Die beiden Rockstars
gaben die verschiedensten Weihnachtslieder zum Besten, von klassisch bis
rockig. Zwischendurch verteilte Rita die Geschenke, die glücklicherweise alle gut
ankamen. Sogar die Männer hatten bestens überlegt und sehr persönliche
Geschenke gewählt.
Sabrina freute sich
noch immer über Bens letztes Geschenk, einen Silvester-Trip nach New York, und
summte bei seiner gefühlvollen Version von „Happy New Year“ von ABBA mit, da räusperte Chris sich.
„Ein Geschenk fehlt
noch“, meinte er und überreichte Sabrina eine flache Schachtel.
„Noch eines?“ Sie hob
die Brauen und nahm es entgegen.
Chris zuckte die
Schultern und grinste. „Ja, von Ben und mir.“
Sie löste die Schleife,
hob den Deckel und blickte hinab auf eine CD. Das Cover zeigte Harrisson und Ben und trug den Titel
„The One“. Sabrina strahlte erst ihren Vater, dann ihren Freund an.

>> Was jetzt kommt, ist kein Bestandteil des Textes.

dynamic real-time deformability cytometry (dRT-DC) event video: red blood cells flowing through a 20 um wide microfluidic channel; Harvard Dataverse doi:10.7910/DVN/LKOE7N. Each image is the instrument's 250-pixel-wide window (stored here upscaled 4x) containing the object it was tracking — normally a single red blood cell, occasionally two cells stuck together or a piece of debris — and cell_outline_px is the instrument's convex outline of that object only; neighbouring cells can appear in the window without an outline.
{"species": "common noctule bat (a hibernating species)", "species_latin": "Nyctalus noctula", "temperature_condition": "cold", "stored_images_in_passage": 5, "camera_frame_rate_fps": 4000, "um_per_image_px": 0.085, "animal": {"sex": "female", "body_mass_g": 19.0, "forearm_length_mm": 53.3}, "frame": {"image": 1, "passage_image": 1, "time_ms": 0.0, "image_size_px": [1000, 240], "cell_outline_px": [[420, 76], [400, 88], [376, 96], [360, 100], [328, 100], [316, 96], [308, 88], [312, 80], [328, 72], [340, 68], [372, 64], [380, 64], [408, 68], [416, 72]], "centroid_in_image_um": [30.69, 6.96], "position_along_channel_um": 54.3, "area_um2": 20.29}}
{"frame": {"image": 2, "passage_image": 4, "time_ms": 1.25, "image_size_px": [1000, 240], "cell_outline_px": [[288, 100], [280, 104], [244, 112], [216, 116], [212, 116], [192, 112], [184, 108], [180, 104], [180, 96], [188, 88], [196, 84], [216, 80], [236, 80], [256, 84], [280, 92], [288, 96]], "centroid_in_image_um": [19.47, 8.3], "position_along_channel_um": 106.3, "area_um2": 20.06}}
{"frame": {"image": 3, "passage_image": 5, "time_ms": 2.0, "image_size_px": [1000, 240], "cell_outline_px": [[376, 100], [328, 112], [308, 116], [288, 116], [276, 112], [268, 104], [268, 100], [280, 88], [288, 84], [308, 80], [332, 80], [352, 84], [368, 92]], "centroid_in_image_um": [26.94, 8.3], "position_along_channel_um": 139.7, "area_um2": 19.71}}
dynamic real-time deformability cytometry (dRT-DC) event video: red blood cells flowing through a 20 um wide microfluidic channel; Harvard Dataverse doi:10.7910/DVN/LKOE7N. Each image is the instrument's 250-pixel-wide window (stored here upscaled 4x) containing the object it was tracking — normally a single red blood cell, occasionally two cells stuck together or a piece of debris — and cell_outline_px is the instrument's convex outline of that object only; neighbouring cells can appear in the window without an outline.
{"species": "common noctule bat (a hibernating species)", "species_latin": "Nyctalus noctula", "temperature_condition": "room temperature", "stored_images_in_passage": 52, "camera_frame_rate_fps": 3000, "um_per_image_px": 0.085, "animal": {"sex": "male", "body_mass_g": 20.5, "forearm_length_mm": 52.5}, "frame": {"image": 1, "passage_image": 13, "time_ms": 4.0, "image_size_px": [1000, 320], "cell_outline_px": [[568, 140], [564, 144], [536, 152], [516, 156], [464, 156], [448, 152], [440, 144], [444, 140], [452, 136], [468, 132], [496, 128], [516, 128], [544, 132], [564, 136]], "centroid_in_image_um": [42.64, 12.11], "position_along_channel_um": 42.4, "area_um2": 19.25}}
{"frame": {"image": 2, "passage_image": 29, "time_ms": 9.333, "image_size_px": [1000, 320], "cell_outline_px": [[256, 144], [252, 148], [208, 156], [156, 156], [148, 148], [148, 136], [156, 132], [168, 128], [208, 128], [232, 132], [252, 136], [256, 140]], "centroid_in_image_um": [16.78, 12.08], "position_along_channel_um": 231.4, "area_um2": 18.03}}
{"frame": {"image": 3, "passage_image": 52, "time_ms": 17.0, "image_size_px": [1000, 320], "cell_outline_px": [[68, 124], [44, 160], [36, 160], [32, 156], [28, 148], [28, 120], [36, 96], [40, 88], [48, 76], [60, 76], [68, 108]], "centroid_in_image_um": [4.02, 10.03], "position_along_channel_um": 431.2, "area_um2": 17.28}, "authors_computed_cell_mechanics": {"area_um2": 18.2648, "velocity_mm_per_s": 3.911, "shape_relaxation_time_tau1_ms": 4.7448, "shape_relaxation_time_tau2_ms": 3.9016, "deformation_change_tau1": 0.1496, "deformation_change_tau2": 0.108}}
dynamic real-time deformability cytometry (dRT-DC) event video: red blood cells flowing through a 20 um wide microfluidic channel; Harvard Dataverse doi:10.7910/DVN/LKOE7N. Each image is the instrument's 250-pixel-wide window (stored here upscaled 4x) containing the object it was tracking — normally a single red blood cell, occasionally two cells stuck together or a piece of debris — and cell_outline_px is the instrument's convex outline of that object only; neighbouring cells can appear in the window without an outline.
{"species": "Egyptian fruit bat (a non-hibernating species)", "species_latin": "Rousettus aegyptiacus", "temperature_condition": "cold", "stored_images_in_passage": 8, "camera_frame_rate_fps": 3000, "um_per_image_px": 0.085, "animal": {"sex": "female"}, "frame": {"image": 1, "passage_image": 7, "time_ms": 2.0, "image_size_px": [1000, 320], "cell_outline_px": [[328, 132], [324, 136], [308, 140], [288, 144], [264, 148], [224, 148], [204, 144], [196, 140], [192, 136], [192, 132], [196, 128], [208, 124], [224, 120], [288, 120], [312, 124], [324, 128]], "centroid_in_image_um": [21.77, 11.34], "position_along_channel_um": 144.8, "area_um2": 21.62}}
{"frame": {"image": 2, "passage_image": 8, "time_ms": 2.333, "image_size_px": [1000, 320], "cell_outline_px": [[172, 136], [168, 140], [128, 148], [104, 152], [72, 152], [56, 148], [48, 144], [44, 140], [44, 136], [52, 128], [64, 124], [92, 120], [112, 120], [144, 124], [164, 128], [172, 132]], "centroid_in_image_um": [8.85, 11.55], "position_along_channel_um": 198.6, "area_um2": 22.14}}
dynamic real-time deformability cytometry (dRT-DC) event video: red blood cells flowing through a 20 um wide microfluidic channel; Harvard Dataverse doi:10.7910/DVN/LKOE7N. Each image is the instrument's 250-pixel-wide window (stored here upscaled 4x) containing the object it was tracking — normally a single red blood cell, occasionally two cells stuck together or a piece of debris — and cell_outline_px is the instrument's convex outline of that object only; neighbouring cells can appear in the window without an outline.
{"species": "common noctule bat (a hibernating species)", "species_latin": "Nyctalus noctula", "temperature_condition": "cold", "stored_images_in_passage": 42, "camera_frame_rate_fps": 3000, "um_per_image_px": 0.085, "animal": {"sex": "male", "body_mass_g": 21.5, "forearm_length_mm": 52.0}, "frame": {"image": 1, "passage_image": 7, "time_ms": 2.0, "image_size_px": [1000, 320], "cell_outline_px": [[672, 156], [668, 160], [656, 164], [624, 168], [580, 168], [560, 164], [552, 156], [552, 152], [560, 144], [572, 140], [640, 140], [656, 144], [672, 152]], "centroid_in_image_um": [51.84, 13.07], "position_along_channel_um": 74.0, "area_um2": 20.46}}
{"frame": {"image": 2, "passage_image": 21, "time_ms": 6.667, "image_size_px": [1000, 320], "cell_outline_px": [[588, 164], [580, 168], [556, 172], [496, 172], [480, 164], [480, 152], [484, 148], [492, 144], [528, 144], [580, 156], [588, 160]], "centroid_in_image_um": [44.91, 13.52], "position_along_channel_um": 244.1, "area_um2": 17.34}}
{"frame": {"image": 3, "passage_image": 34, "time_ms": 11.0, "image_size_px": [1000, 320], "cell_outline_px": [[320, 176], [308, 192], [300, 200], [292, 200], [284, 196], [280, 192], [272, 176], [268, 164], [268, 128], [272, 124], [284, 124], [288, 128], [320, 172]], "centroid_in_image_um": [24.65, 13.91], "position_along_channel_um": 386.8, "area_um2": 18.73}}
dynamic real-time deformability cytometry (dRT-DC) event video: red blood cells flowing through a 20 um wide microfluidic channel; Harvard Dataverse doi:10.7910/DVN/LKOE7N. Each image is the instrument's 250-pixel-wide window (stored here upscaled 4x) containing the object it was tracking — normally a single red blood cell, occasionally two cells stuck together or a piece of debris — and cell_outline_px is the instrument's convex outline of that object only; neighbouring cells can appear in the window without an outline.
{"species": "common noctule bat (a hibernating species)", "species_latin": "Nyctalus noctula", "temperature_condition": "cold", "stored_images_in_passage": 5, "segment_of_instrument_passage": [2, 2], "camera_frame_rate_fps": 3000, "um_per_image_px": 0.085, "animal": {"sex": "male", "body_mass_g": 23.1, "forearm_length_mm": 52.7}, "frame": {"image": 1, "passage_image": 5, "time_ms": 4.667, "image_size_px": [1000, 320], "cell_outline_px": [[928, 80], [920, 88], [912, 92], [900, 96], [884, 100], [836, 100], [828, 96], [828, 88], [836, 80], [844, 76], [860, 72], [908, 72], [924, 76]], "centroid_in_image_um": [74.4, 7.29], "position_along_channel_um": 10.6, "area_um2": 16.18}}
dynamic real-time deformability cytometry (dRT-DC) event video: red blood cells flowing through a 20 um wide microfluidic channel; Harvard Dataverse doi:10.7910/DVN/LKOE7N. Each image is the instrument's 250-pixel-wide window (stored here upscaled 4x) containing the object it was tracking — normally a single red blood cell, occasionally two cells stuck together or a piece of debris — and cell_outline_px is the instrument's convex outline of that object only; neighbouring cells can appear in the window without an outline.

„Ihr habt es schon aufgenommen? Heimlich?“
„Ihr habt es schon aufgenommen? Heimlich?“
Ben lächelte und
beendete den Song. „War sozusagen mein erstes Projekt als Produzent. Der Song
wird Anfang Februar veröffentlicht, das hier ist die exklusive Vorab-Pressung,
nur für dich.“
Sie quietschte und fiel
ihm um den Hals, dann ihrem Vater.
„Ihr beiden seid echt
die Besten. Oder, Mama?“
Rita lehnte ihren Kopf
an Chris‘ Schulter und lächelte. „Ja, ich glaube, da kann ich dir zustimmen.“
„Na, dann bin ich ja
beruhigt.“ Christ lachte und stimmte den schmalzigen Lovesong an, bei dem Rita
sich in ihn verliebt hatte. Die seufzte und schloss die Augen.
„Wenn du das spielst,
kannst du mit mir machen, was du willst.“
„Wirklich alles?“ Chris
zwinkerte Sabrina und Ben zu, seine Tochter grinste.
„Nicht vor den Kindern!“,
meinte sie und lächelte.
„Oh, ich hätte sie
schon gerne dabei.“
Sie knuffte ihn in die
Seite und kicherte. „Also, bitte!“
„Was denn? Willst du
etwa ohne unsere Tochter heiraten?“
„Nein, natürlich nicht,
was für eine …“ Rita verstummte, riss die Augen auf und schoss in die
Senkrechte. „Was hast du gesagt?“
Sabrina schlug die
Hände vor den Mund und starrte die beiden an.
Chris stellte die
Gitarre neben die Couch, sank vor ihrer Mutter auf ein Knie und nahm ihre
Hände. „Lass uns feiern, dass unsere Liebe nie erloschen ist, und den Weg einschlagen,
der damals nicht sein sollte. Willst du mich heiraten und den Rest unseres
Lebens mit mir verbringen?“
Zwei Sekunden lang
herrschte Stille, dann entrang sich ihrer Kehle ein ungläubiger Laut.
„Oh, Gott, ja. Den
Fehler mache ich nicht noch einmal!“ Mit Tränen in den Augen fiel Rita ihm um
den Hals, lachte, schluchzte. Bis er sie sanft von sich schob, in seine
Hosentasche griff und ein kleines Kästchen hervorzog.
Sabrina blinzelte gegen
die Feuchtigkeit in ihren Augen an und musste ein Lachen unterdrücken, als Ben
ihr ein Papiertaschentuch vor die Nase hielt. Sie trocknete ihre Augen.
Ihr Vater hatte in der
Zwischenzeit den Verlobungsring aus der Schachtel genommen und ihrer Mutter
angesteckt. Rita streckte die Hand von sich und starrte einen Moment darauf,
während Chris sich wieder neben sie setzte. Dann sah sie ihn an, legte die
Hände um sein Gesicht und gab ihm einen zärtlichen Kuss. „Ich liebe dich.“
„Ich liebe dich auch“,
antwortete Chris und küsste sie noch einmal.
Sabrina sah Ben an und
lächelte, fühlte einen Anflug von Verlegenheit. Es war doch ein seltsames
Gefühl, ihren Eltern bei dieser Intimität zuzusehen.
Der zwinkerte ihr zu
und ergriff ihre Hand, drückte sie.
Sabrina schaute wieder
zu ihren Eltern hinüber und fühlte, wie ihr Herz vor Freude beinahe überquoll.
Endlich kam zusammen, was zusammengehörte.